● **Lo que harás**:
1. Responde estas preguntas sobre el texto del miedo tras la pandemia:
(a) ¿Quién firma el texto?
(b) ¿En qué partes del cuerpo dice quedarse atorado el miedo?
(c) ¿A qué medios de transporte dice subirse la voz narradora?
2. Cita el texto del miedo tras la pandemia desde "Por Gween-Aelle Falange" hasta "en el acto.", ambos incluidos.
3. Escribe lo que sigue en el texto del miedo tras la pandemia a partir de su última oración.

● **Fragmento para leer**:
################

Por Gween-Aelle Falange
Yo no he sanado. Sigo con el miedo pegado a la piel. Voy por la calle sin tapabocas, porque respirar a nariz descubierta es un profundo placer, porque dicen que la pandemia terminó, que si nos enfermamos, no será tan grave, que no nos vamos ya a morir todos.
Pero inhalo el miedo en cada respiración y el exhalar no sirve de nada, se queda atorado en mi garganta, en la boca de mi estómago.
Abrazo a la gente que tengo ganas de abrazar con más fuerza que antes, reparto besos francos y también besitos delicados por toda la cara de quién tengo enfrente, sin pensar, que el pensar detendría mis besos en el acto.
Asisto a reuniones con decenas de personas, me trepo al teleférico, al pesero, a la lancha sin pensar en lo que podría pasar. Me doy permiso de imaginar al teleférico cayendo, sí, o al pesero siendo asaltado, a la barca volteándose y a todos nosotros faltar de aire, hincharse nuestros pulmones de agua, porque son miedos palpables, más fáciles de alejar que el espectro que no logro despegar de mi mente.

################

● **Datos del ejercicio**:
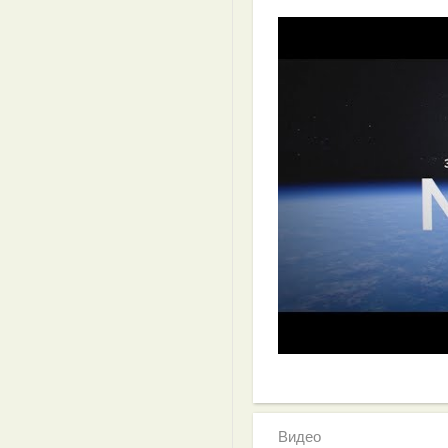
Видео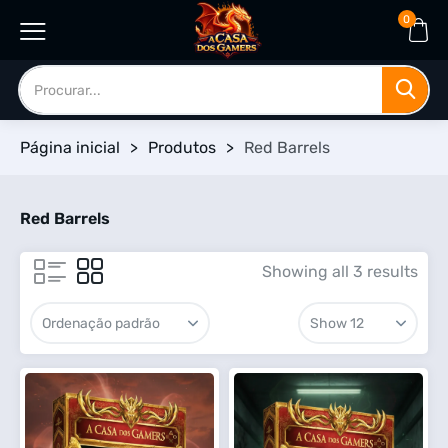
0
Página inicial
>
Produtos
>
Red Barrels
Red Barrels
Showing all 3 results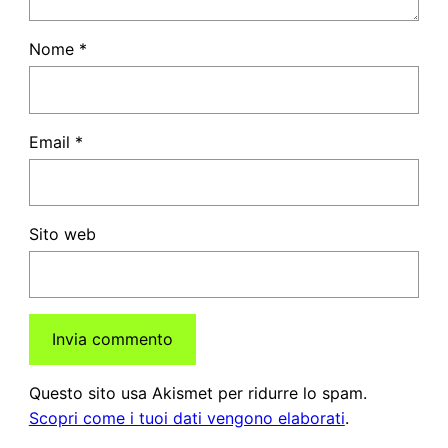
Nome
*
Email
*
Sito web
Questo sito usa Akismet per ridurre lo spam.
Scopri come i tuoi dati vengono elaborati
.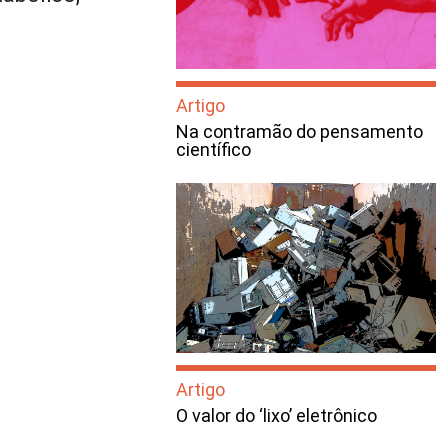
Artigo
Na contramão do pensamento
científico
Artigo
O valor do ‘lixo’ eletrônico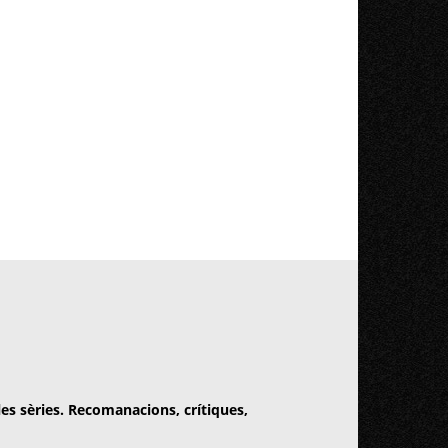
 les sèries. Recomanacions, crítiques,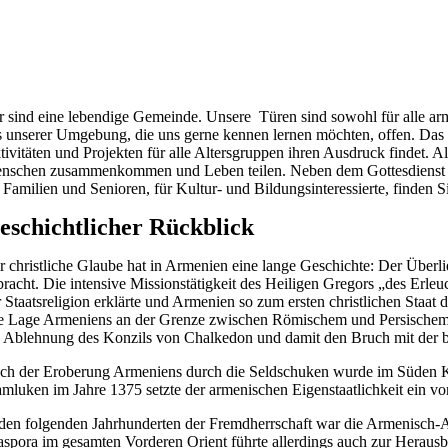
r sind eine lebendige Gemeinde. Unsere Türen sind sowohl für alle ar
s unserer Umgebung, die uns gerne kennen lernen möchten, offen. Das Z
tivitäten und Projekten für alle Altersgruppen ihren Ausdruck findet. 
nschen zusammenkommen und Leben teilen. Neben dem Gottesdienst könne
 Familien und Senioren, für Kultur- und Bildungsinteressierte, finden Si
eschichtlicher Rückblick
r christliche Glaube hat in Armenien eine lange Geschichte: Der Über
bracht. Die intensive Missionstätigkeit des Heiligen Gregors „des Erleu
r Staatsreligion erklärte und Armenien so zum ersten christlichen Staat 
e Lage Armeniens an der Grenze zwischen Römischem und Persischem R
e Ablehnung des Konzils von Chalkedon und damit den Bruch mit der b
ch der Eroberung Armeniens durch die Seldschuken wurde im Süden Kle
mluken im Jahre 1375 setzte der armenischen Eigenstaatlichkeit ein vo
 den folgenden Jahrhunderten der Fremdherrschaft war die Armenisch-Ap
aspora im gesamten Vorderen Orient führte allerdings auch zur Herausbi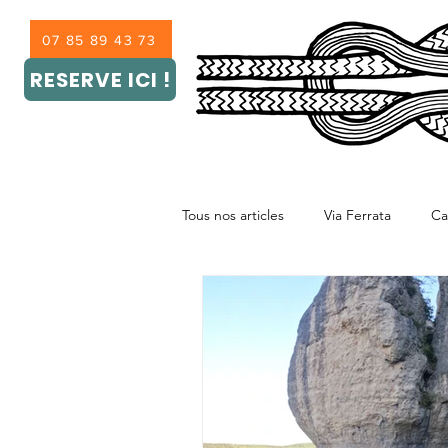
07 85 89 43 73
RESERVE ICI !
Tous nos articles
Via Ferrata
Ca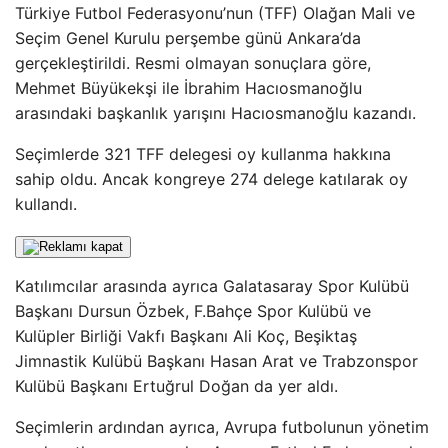
Türkiye Futbol Federasyonu’nun (TFF) Olağan Mali ve
Seçim Genel Kurulu perşembe günü Ankara’da
gerçekleştirildi. Resmi olmayan sonuçlara göre,
Mehmet Büyükekşi ile İbrahim Hacıosmanoğlu
arasındaki başkanlık yarışını Hacıosmanoğlu kazandı.
Seçimlerde 321 TFF delegesi oy kullanma hakkına
sahip oldu. Ancak kongreye 274 delege katılarak oy
kullandı.
Katılımcılar arasında ayrıca Galatasaray Spor Kulübü
Başkanı Dursun Özbek, F.Bahçe Spor Kulübü ve
Kulüpler Birliği Vakfı Başkanı Ali Koç, Beşiktaş
Jimnastik Kulübü Başkanı Hasan Arat ve Trabzonspor
Kulübü Başkanı Ertuğrul Doğan da yer aldı.
Seçimlerin ardından ayrıca, Avrupa futbolunun yönetim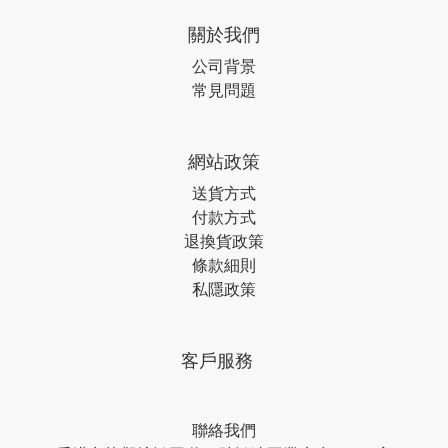
關於我們
公司背景
常見問題
網站政策
送貨方式
付款方式
退換貨政策
條款細則
私隱政策
客戶服務
聯絡我們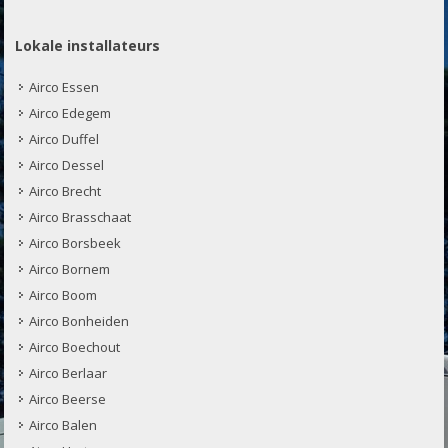
Lokale installateurs
Airco Essen
Airco Edegem
Airco Duffel
Airco Dessel
Airco Brecht
Airco Brasschaat
Airco Borsbeek
Airco Bornem
Airco Boom
Airco Bonheiden
Airco Boechout
Airco Berlaar
Airco Beerse
Airco Balen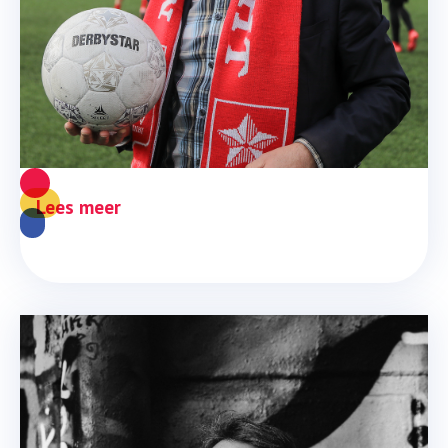
MVV hoe nu verder?
Nu het stadion van MVV in een slechte toestand blijkt
te verkeren, moet er omgekeken worden naar nieuwe
mogelijkheden met daarbij een open vizier voor ander
gebruik dan alleen voetbal.
Lees meer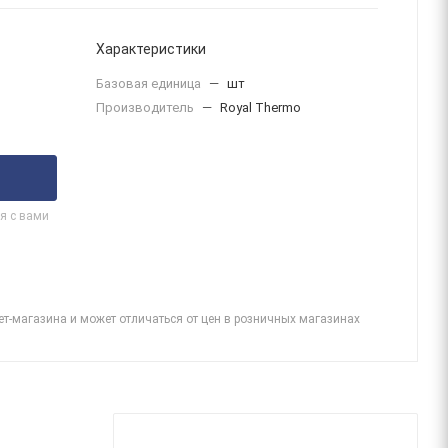
Характеристики
Базовая единица
—
шт
Производитель
—
Royal Thermo
я с вами
ет-магазина и может отличаться от цен в розничных магазинах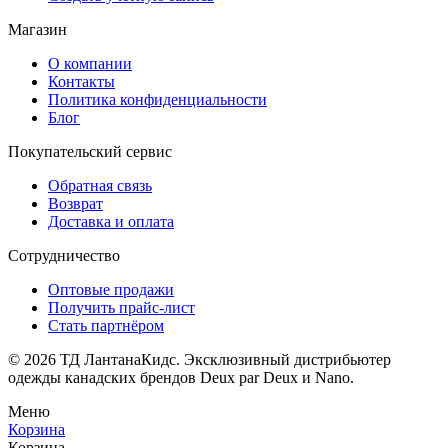
Магазин
О компании
Контакты
Политика конфиденциальности
Блог
Покупательский сервис
Обратная связь
Возврат
Доставка и оплата
Сотрудничество
Оптовые продажи
Получить прайс-лист
Стать партнёром
© 2026 ТД ЛантанаКидс. Эксклюзивный дистрибьютер
одежды
канадских брендов
Deux par Deux и Nano.
Меню
Корзина
Корзина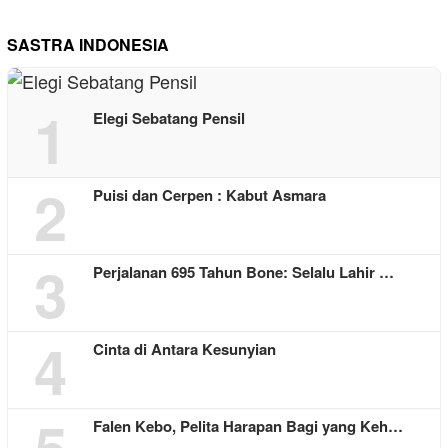
SASTRA INDONESIA
1
Elegi Sebatang Pensil
2
Puisi dan Cerpen : Kabut Asmara
3
Perjalanan 695 Tahun Bone: Selalu Lahir …
4
Cinta di Antara Kesunyian
5
Falen Kebo, Pelita Harapan Bagi yang Keh…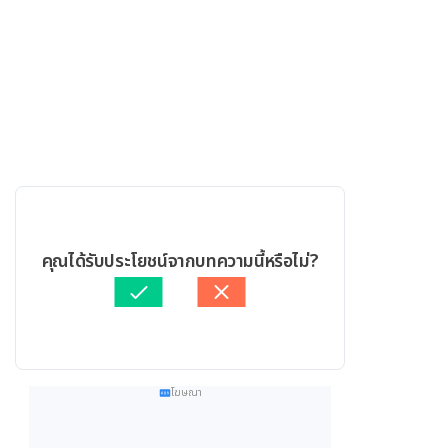
คุณได้รับประโยชน์จากบทความนี้หรือไม่?
โฆษณา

################

● **Resultados de tareas**:
1.
(a) Gween-Aelle Falange.
(b) En la garganta y en la boca del estómago.
(c) Al teleférico, al pesero y a la lancha.

2.
Por Gween-Aelle Falange
Yo no he sanado. Sigo con el miedo pegado a la piel. Voy por la calle sin tapabocas, porque respirar a nariz descubierta es un profundo placer, porque dicen que la pandemia terminó, que si nos enfermamos, no será tan grave, que no nos vamos ya a morir todos.
Pero inhalo el miedo en cada respiración y el exhalar no sirve de nada, se queda atorado en mi garganta, en la boca de mi estómago.
Abrazo a la gente que tengo ganas de abrazar con más fuerza que antes, reparto besos francos y también besitos delicados por toda la cara de quién tengo enfrente, sin pensar, que el pensar detendría mis besos en el acto.

3.
Lo que vivimos no se puede nada más dejar atrás, no puede reducirse a una lección en el libro de historia para las generaciones futuras.
No nada más perdimos la chamba, no nada más nos aislamos, sino que nos morimos, muchos. No conozco familia que no haya sido amputada de algún miembro, que no llore a algún amigo.
No podemos, no debemos de jugar a que como ya terminó, no pasó nada. Que luego se revierte la situación.
Que al negar el miedo que traemos por dentro, –no te atrevas a decirme que tú no tienes miedo–, le entregamos llaves de la ciudad que somos, le regalamos nuestras tripas, nuestro corazón, nuestra mente y, para algunos, hasta el espíritu.
No recuerdo haber tenido tanto miedo desde el tiempo que empezó la epidemia del sida. Nos decían que usáramos condón, que sólo era para cierto sector de la población y ya. Yo una chavita, no medía el alcance del terror.
No teníamos internet, no había noticias en todos lados todo el día. No supe hasta años después lo que era realmente el miedo al morir por sexo.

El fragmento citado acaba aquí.